Day 16 September 15, 2010 Day
of content for Eastern Turkey Turkey tour Journal
Wednesday Mount Nemrut Kahta
Submitted by Barbara Cutshaw email@example.com
We left our beautiful hotel in Urfa at 08:00 AM to catch the 09:30 Ferry to go across the Ataturk dam lake over Euphrates. At one point Doris said, "will we be able to make it?" I guess we were all asking the same question was was not daring to think out loud. that question triggered the fear that we would miss the ferry and Cengiz our driver decided to turn off his tacometer and started going pass the speed limit. After all since we had started in Trabzon, we had not seen one traffic police so we were going to be ok for the next 15 km. But no! few miles down the road, sure enough a traffic police was waiting for us with a big ticket. Not only did Cengiz paid for the ticket but also we were now for sure late for the ferry.

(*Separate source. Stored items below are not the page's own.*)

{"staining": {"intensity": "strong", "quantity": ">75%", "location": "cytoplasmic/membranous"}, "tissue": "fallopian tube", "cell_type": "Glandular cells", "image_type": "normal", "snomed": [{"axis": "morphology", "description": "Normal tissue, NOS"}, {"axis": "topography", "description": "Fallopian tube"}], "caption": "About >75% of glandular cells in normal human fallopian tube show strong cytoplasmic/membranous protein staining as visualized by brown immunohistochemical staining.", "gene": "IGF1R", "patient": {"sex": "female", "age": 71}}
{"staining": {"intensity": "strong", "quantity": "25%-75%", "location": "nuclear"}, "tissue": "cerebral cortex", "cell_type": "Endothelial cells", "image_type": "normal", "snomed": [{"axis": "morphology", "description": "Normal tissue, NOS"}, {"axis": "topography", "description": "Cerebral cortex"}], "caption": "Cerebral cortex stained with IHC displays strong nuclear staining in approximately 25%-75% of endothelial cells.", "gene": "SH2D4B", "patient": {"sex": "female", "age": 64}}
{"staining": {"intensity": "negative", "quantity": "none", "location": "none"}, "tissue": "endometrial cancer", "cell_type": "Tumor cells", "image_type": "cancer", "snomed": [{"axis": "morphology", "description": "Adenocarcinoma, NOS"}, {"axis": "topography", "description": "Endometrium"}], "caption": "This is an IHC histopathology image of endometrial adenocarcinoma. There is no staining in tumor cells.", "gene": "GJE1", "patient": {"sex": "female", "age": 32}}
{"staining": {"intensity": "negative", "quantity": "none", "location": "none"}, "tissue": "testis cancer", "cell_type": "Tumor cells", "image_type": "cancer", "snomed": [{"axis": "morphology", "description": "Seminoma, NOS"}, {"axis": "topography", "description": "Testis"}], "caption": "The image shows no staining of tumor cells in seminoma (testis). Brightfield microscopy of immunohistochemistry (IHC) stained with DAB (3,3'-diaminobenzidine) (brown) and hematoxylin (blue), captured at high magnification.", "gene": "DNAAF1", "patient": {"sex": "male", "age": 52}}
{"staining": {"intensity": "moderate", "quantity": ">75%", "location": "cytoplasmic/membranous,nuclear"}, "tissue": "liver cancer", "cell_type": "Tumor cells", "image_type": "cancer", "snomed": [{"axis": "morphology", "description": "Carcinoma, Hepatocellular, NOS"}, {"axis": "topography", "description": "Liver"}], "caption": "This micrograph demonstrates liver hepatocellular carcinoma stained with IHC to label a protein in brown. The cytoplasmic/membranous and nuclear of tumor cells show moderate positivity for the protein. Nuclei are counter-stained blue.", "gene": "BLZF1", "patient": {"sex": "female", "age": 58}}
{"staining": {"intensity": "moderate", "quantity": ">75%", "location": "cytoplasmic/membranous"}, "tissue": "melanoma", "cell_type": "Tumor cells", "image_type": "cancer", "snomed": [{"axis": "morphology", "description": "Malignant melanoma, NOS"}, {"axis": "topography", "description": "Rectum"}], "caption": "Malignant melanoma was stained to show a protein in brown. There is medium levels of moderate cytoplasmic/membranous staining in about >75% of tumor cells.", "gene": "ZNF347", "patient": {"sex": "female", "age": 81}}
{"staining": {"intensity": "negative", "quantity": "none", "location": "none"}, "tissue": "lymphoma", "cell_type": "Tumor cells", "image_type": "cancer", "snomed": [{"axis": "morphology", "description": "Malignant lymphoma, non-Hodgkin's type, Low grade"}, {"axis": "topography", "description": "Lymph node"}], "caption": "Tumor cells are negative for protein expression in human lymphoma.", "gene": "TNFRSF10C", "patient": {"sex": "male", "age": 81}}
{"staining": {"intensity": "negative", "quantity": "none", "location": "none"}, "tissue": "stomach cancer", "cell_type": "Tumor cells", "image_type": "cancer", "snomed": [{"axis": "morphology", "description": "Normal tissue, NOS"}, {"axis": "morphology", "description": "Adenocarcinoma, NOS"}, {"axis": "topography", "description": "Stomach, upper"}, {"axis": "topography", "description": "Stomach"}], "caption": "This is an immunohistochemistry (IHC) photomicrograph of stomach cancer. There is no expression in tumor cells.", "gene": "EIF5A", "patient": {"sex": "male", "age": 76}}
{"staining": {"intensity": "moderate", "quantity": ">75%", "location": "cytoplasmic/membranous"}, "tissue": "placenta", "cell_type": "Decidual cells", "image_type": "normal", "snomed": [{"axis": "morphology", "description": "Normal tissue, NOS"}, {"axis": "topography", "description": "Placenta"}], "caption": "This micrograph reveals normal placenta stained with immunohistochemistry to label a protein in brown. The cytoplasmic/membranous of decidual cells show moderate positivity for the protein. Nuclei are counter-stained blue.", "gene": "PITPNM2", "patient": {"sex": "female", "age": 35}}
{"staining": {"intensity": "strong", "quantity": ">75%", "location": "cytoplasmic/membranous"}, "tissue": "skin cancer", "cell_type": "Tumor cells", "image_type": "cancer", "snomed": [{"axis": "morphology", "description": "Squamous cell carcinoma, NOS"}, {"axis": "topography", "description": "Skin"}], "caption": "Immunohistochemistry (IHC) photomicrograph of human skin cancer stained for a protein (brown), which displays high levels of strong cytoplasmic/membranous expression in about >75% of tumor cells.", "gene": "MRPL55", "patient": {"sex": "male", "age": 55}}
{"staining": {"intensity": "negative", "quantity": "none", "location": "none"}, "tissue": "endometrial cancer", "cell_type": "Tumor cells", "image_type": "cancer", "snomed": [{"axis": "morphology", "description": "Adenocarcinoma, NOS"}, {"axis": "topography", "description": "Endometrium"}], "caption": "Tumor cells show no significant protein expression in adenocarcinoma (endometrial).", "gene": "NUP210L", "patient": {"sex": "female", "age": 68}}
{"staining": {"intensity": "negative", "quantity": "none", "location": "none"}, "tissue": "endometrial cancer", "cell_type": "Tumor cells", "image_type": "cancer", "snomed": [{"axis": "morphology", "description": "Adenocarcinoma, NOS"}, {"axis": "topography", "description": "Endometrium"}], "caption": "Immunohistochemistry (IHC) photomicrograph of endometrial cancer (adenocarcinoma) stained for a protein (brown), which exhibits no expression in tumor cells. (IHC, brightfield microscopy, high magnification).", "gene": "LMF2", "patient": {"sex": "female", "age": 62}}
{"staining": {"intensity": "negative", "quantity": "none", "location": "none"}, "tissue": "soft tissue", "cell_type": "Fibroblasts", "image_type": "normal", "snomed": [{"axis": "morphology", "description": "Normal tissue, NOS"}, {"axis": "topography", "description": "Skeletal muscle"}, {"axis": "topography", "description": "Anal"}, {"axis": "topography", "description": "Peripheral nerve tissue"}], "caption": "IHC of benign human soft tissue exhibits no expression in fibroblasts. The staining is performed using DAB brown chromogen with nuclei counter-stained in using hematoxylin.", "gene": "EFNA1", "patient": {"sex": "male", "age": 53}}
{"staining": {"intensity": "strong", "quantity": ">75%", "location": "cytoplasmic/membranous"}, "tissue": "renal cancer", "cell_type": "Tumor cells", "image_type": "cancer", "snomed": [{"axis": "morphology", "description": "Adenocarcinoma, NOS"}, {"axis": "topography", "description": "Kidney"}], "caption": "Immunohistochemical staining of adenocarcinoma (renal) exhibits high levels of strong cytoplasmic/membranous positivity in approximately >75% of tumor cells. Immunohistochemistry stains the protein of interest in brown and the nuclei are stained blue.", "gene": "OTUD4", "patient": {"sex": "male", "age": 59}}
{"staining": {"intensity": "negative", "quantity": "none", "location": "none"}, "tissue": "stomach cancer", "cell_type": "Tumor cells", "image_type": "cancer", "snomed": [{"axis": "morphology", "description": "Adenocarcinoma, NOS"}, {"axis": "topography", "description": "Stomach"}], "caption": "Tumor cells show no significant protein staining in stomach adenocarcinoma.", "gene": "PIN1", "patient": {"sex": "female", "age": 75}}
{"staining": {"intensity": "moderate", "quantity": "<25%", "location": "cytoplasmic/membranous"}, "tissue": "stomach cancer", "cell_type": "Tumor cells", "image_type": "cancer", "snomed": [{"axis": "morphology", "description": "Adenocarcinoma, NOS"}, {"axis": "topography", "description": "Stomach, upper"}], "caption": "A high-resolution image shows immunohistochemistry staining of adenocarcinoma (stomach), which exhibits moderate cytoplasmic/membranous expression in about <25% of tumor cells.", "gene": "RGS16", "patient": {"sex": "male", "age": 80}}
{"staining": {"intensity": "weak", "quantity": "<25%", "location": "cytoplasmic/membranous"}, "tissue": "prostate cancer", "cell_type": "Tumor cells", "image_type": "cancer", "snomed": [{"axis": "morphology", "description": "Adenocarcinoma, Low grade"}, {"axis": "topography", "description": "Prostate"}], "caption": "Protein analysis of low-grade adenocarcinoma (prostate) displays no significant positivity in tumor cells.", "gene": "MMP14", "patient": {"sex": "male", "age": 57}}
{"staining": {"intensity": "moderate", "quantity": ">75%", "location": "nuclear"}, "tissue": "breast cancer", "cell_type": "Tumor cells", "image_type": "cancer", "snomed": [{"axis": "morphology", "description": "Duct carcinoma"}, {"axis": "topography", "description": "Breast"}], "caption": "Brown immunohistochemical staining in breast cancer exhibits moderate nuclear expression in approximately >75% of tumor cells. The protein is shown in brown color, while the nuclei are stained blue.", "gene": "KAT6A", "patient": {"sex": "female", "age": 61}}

When we arrived at the bottom of the hill, we saw that the ferry was still there as if they were waiting for our bus to embark. We only had a short time to take the picture of the calm looking stork next to the ferry dock and we all climbed in the ferry which looked like could only go for few more miles. But the speed was great. In half an hour we made it to the other side and drove 50 KM more to the hotel for a quick lunch before we head off for our mountain ride to Mount Nemrut.
Our first stop on our way to see the tumulus of Antiochus was the site where his wife was buried. this was a smaller tumulus. A huge eagle placed on a high pillar was still protecting the tumulus as it did 2000 years ago.
Then we stopped at the roman
Bridge which was built to honor the Emperor Septimus Severus. For each one of
his two sons, for his wife and for the emperor himself they had four pillars -
two on each side of the bridge.
But when one of the sons had betrayed his father, one pillar was knocked down. We could see the majestic pillars still standing intact over the bridge which was being used by the cars only until five years ago.
The road meandered around the river for a while then we started climbing up the mountain where ancient Kahta was. Like all the other old cities in Anatolia this town too had an eagle nest like fortress overlooking down to another creek two sides of which was connected by a beautiful one arched bridge. We then arrived at the capital of the Kingdom of Commagene. Ken and dick quickly explored the tunnel which led to the official "buildings" of the kingdom carved underground.
What interested us most was how Antiachos was announcing his megalomania by showing himself at the same height at Hercules carved on a huge stome. Jenifer was kind enough to climb up to give us a perspective for size.
Every one decided to walk up except Meli and Barbaras of our group. The climb is not dangerous. In fact the view was stunning. You can see Euphrates and all the dams which created serious of lakes. It took approximately 20 minutes to go up. However, the mule ride up was more comfortable for some of us.
When we reached up the top,
there was still a huge man made hill above our head - the tumulus of Antiochus.
It was mesmerizing to see that tons and tons of rocks were brought up here to get the dream of this man come true.
These heads had fallen down from the gigantic statues and yet they were all intact as if they were denying time.
They kind of say we have been here watching the sun rise and sun set for two thousand years and we will continue to watch the sun for ever.
When the sun was fading away in the horizon, the lion looked very proud saying "one more day is over". We started heading sown before it got too dark. We have a long way to go tomorrow.